Jamie Dimon Flies to Shanghai and Praises China for Being 'More Consistent'
Jamie Dimon, the chairman and CEO of JPMorgan Chase and one of the most closely watched voices on the global economy, traveled to Shanghai on Wednesday for the bank's annual Global China Summit, and used the occasion to deliver a characteristically direct assessment of what he sees when he looks at China. Speaking to Bloomberg TV in Shanghai, Dimon said that China has been more consistent than the United States in how it opens its financial services sector to foreign firms, and that this consistency should be acknowledged rather than dismissed. We are long-term investors in China, he said. We are not pulling back. The remarks carry weight because they come from the CEO of the world's most valuable bank by market capitalisation, a man who has always been careful to describe himself as a full-throated, red-blooded American patriot capitalist, and who is therefore not easily dismissed as naive or Beijing-friendly.

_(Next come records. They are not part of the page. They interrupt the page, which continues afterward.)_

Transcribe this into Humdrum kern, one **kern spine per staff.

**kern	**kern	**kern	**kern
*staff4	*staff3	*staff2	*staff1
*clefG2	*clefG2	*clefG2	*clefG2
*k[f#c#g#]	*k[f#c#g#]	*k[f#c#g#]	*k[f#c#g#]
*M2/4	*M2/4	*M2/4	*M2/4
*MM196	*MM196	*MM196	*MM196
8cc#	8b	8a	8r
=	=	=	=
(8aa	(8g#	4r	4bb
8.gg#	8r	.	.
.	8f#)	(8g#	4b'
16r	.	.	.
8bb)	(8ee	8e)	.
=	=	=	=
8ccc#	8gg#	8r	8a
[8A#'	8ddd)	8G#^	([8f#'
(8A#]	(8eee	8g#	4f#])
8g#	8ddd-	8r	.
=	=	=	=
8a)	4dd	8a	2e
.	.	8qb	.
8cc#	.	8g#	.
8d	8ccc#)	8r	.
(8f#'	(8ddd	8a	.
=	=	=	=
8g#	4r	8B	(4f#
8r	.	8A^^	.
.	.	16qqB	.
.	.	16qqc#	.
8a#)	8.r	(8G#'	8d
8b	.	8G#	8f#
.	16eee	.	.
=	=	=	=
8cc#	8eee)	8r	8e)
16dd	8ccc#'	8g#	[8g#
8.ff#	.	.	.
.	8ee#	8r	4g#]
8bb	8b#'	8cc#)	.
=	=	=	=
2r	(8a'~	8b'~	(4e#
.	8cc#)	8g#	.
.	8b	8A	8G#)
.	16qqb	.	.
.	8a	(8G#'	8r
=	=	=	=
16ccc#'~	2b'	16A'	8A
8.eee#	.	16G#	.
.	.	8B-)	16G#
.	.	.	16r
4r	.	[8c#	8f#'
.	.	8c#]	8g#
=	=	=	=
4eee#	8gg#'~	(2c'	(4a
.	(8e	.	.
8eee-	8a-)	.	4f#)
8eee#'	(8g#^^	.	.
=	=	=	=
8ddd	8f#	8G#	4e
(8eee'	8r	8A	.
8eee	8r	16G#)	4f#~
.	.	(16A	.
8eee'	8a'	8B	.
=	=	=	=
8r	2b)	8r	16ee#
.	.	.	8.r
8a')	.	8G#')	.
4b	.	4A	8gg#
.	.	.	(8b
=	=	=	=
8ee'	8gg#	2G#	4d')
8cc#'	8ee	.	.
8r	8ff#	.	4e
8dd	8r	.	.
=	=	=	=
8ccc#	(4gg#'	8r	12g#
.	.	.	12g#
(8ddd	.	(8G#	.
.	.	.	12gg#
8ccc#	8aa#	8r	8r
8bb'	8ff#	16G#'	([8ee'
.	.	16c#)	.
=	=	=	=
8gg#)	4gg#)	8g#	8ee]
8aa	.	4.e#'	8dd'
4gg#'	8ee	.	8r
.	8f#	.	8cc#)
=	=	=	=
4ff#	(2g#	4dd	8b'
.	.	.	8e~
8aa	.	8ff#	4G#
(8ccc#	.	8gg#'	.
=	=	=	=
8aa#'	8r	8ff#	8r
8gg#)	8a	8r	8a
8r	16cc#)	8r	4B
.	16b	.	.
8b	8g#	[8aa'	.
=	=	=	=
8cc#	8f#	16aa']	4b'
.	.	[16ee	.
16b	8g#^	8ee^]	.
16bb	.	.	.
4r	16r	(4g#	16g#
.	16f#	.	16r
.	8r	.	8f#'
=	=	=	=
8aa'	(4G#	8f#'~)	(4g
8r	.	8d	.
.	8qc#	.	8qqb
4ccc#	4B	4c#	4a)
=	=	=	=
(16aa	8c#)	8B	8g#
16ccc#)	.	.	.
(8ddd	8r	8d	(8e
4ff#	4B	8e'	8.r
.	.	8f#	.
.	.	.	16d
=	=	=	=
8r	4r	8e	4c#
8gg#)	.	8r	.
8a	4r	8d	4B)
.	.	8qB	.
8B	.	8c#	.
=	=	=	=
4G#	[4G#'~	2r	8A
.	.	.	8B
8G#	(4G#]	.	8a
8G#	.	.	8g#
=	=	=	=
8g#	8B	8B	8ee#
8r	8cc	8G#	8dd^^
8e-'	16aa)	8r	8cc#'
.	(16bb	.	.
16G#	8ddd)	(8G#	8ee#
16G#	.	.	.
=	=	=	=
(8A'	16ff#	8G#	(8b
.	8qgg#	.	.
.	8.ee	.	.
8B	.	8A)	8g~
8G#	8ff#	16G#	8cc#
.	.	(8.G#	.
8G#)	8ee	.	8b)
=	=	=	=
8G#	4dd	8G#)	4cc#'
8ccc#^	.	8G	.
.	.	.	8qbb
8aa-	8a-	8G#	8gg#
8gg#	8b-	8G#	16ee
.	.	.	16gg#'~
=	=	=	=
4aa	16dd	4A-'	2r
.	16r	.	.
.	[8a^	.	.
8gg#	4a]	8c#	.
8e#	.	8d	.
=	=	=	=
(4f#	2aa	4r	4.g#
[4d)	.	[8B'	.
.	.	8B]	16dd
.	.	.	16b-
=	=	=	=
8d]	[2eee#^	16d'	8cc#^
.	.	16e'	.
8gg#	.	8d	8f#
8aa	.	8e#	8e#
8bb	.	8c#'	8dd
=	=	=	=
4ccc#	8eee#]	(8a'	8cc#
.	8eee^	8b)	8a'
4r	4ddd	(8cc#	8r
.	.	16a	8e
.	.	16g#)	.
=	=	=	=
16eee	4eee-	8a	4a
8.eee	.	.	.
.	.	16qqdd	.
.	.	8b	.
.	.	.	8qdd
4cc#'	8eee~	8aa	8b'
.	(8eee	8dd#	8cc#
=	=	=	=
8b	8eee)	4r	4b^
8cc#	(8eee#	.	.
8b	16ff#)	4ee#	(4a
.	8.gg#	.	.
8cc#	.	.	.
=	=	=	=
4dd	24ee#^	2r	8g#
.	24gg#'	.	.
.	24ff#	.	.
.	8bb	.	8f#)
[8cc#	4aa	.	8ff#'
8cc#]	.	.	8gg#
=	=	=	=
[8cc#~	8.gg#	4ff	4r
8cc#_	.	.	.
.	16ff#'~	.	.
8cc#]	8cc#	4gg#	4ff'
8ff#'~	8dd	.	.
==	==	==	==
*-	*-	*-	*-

Dimon was in Shanghai for a conference that brought together business and economic leaders under the theme New Vision, New Growth, where he also warned about global fiscal deficits and said investors risk being complacent about where long-term interest rates are heading. On China equities, he observed that earnings had recovered strongly from the 2021 to 2024 down cycle. JPMorgan has maintained and expanded its operations in China even as US-China relations have deteriorated, and Dimon has consistently argued that decoupling is neither inevitable nor desirable. His current Shanghai visit lands in a specific context: the Trump-Xi Beijing summit last week stabilised the relationship without resolving any of its core tensions, and the AI chip dispute, the Strait of Hormuz crisis, and Taiwan remain live fault lines. Against that backdrop, Dimon's praise of China's consistency is a data point in its own right. The world's most influential banker is in Shanghai, telling the market to take China seriously.